Physicians depend on clinical tests for diagnosis, but these are often inconclusive at early stages of disease, and sometimes cannot distinguish between disease subcategories.
The Lung Diseases project aims to discover the cellular factors that lead to susceptibility and progression of chronic obstructive pulmonary disease and idiopathic pulmonary fibrosis.
We are analyzing data from the Lung Genomics Research Consortium and the Lung Tissue Research Consortium to discover and model causal relationships between molecular variables, clinical variables, and image features to characterize disease mechanisms and predict disease severity. The data include high-resolution tissue images as well as SNP, DNA methylation, mRNA expression, and microRNA expression data from patient biospecimens.

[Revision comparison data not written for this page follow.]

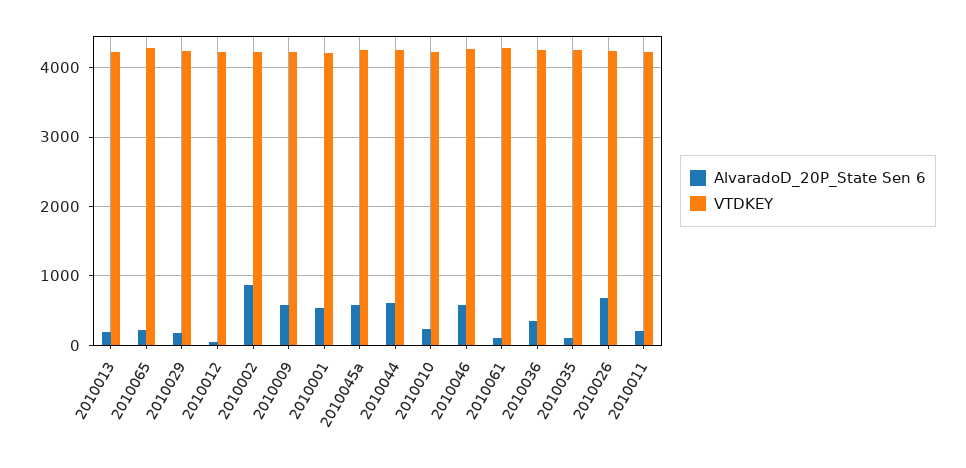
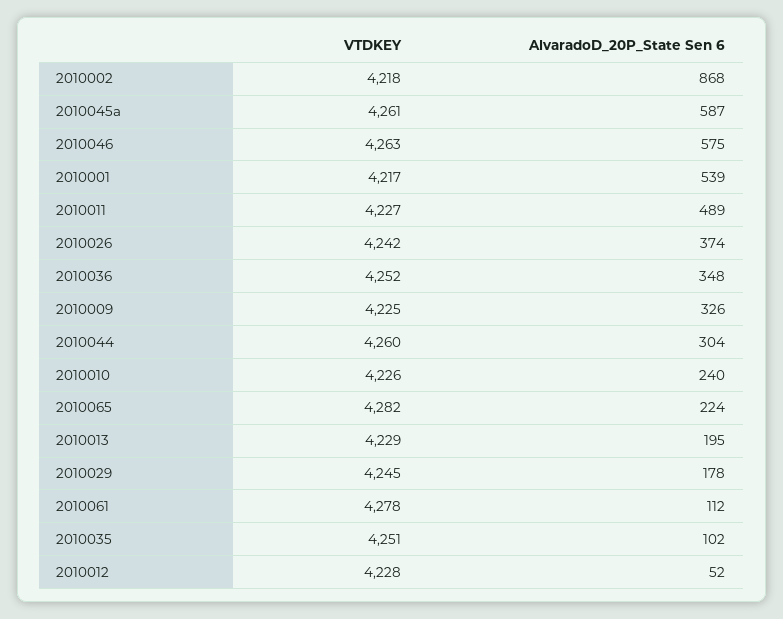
  {
    "AlvaradoD_20P_State Sen 6": {
      "2010013": 195,
      "2010065": 224,
      "2010029": 178,
      "2010012": 52,
      "2010002": 868,
-     "2010009": 600,
+     "2010009": 326,
      "2010001": 539,
      "2010045a": 587,
-     "2010044": 600,
+     "2010044": 304,
      "2010010": 240,
      "2010046": 575,
      "2010061": 112,
      "2010036": 348,
      "2010035": 102,
-     "2010026": 700,
+     "2010026": 374,
-     "2010011": 200
+     "2010011": 489
    },
    "VTDKEY": {
      "2010013": 4229,
      "2010065": 4282,
      "2010029": 4245,
      "2010012": 4228,
      "2010002": 4218,
      "2010009": 4225,
      "2010001": 4217,
      "2010045a": 4261,
      "2010044": 4260,
      "2010010": 4226,
      "2010046": 4263,
      "2010061": 4278,
      "2010036": 4252,
      "2010035": 4251,
      "2010026": 4242,
      "2010011": 4227
    }
  }

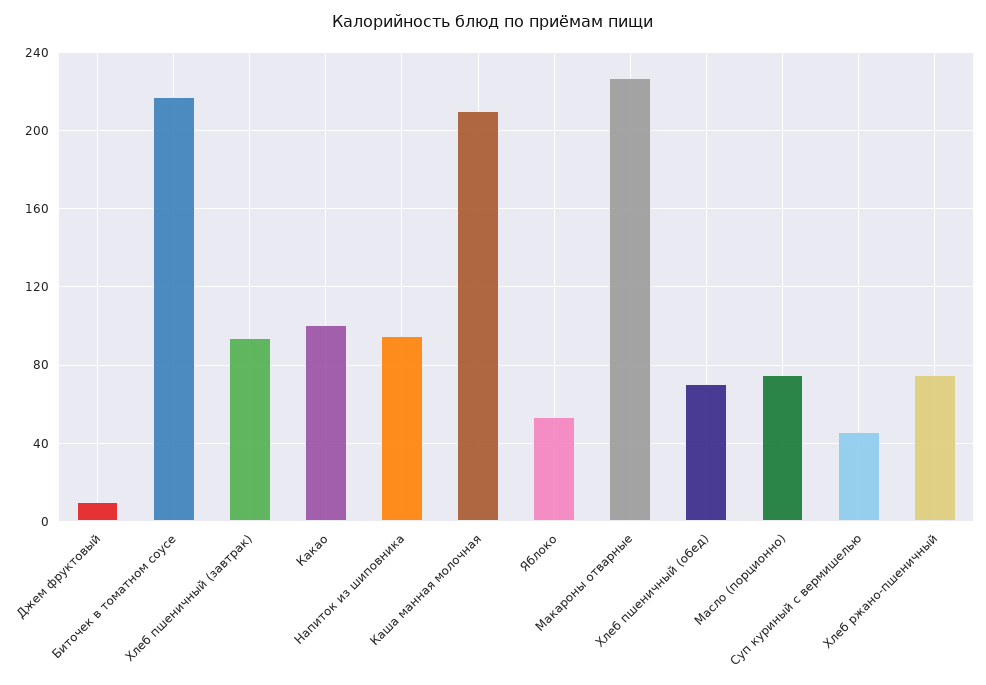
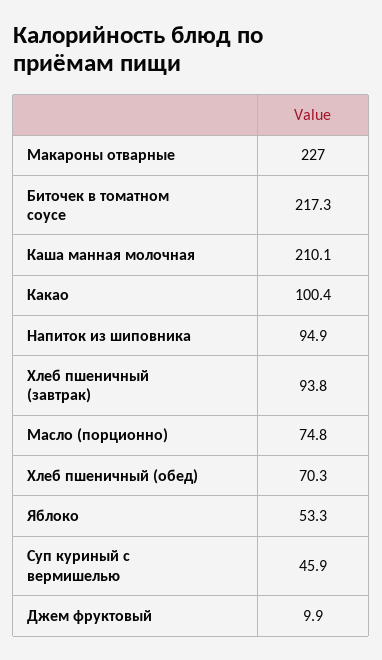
  {
    "Джем фруктовый": 9.9,
    "Биточек в томатном соусе": 217.3,
    "Хлеб пшеничный (завтрак)": 93.8,
    "Какао": 100.4,
    "Напиток из шиповника": 94.9,
    "Каша манная молочная": 210.1,
    "Яблоко": 53.3,
    "Макароны отварные": 227,
    "Хлеб пшеничный (обед)": 70.3,
    "Масло (порционно)": 74.8,
-   "Суп куриный с вермишелью": 45.9,
+   "Суп куриный с вермишелью": 45.9
-   "Хлеб ржано-пшеничный": 75
  }

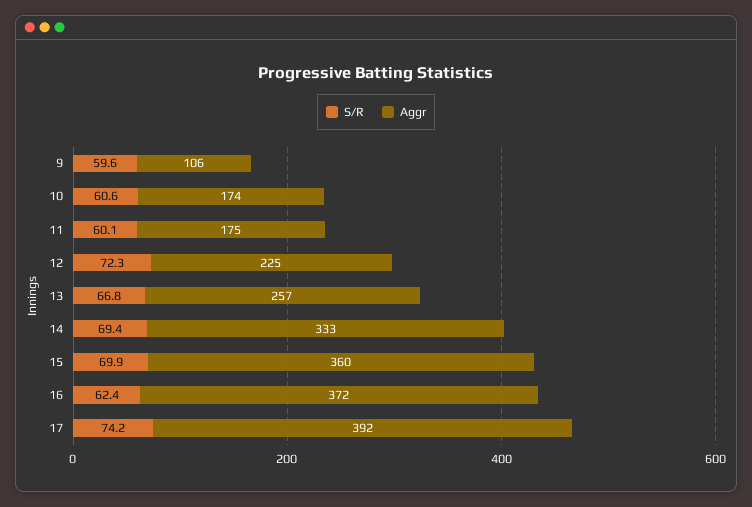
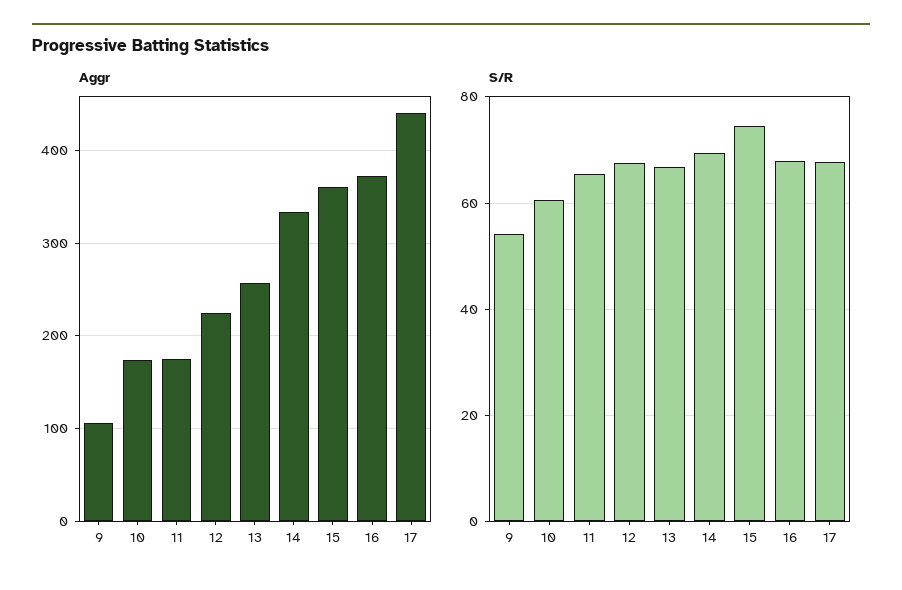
  {
    "S/R": {
-     "9": 59.6,
+     "9": 54,
      "10": 60.6,
-     "11": 60.1,
+     "11": 66,
-     "12": 72.3,
+     "12": 68,
      "13": 66.8,
      "14": 69.4,
-     "15": 69.9,
+     "15": 74,
-     "16": 62.4,
+     "16": 68,
-     "17": 74.2
+     "17": 68
    },
    "Aggr": {
      "9": 106,
      "10": 174,
      "11": 175,
      "12": 225,
      "13": 257,
      "14": 333,
      "15": 360,
      "16": 372,
-     "17": 392
+     "17": 440
    }
  }

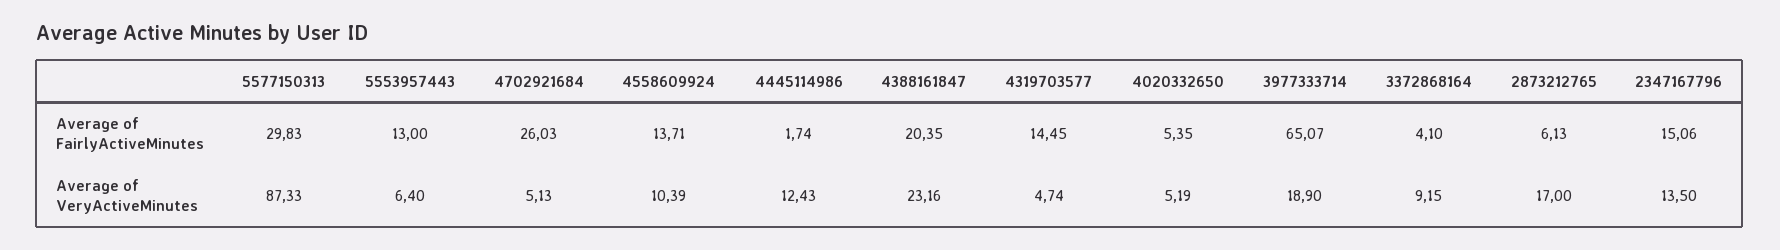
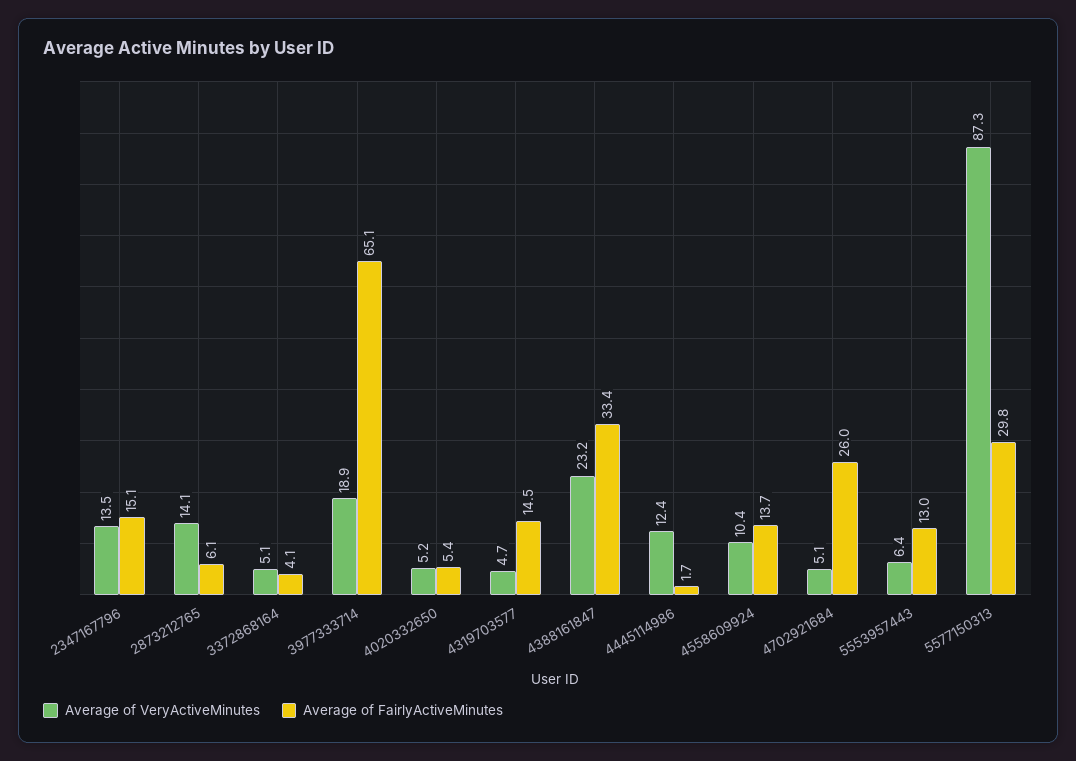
  {
    "Average of FairlyActiveMinutes": {
      "5577150313": 29.83,
      "5553957443": 13,
      "4702921684": 26.03,
      "4558609924": 13.71,
      "4445114986": 1.74,
-     "4388161847": 20.35,
+     "4388161847": 33.4,
      "4319703577": 14.45,
      "4020332650": 5.35,
      "3977333714": 65.07,
      "3372868164": 4.1,
      "2873212765": 6.13,
      "2347167796": 15.06
    },
    "Average of VeryActiveMinutes": {
      "5577150313": 87.33,
      "5553957443": 6.4,
      "4702921684": 5.13,
      "4558609924": 10.39,
      "4445114986": 12.43,
      "4388161847": 23.16,
      "4319703577": 4.74,
      "4020332650": 5.19,
      "3977333714": 18.9,
-     "3372868164": 9.15,
+     "3372868164": 5.1,
-     "2873212765": 17,
+     "2873212765": 14.1,
      "2347167796": 13.5
    }
  }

However, before we can use omics data in causal modeling, we must address an important issue: most clinical omics data are acquired from homogenized tissues with multiple cell types. Causal modeling of cellular function is facilitated when measured variables are derived from single cells or, at the very least, from homogeneous cell type populations. Thus, we will first partition the existing omics measurements into relevant tissue types by using the matched images for guidance (see figure for preliminary results).
First, we will identify tissue compartments using our Spectral Blocking approach, which computationally groups image patches into tissue compartments of shared cell type, and the guidance of our pathologist collaborator, Dr. Frank Schneider.
We will then partition the omics signals across patients (tissues) using one of several existing methods for deconvolution or unmixing of genomic signals from heterogeneous samples.
Finally, we will use causal discovery algorithms to identify molecular interactions, signatures, and pathways that are associated with each disease.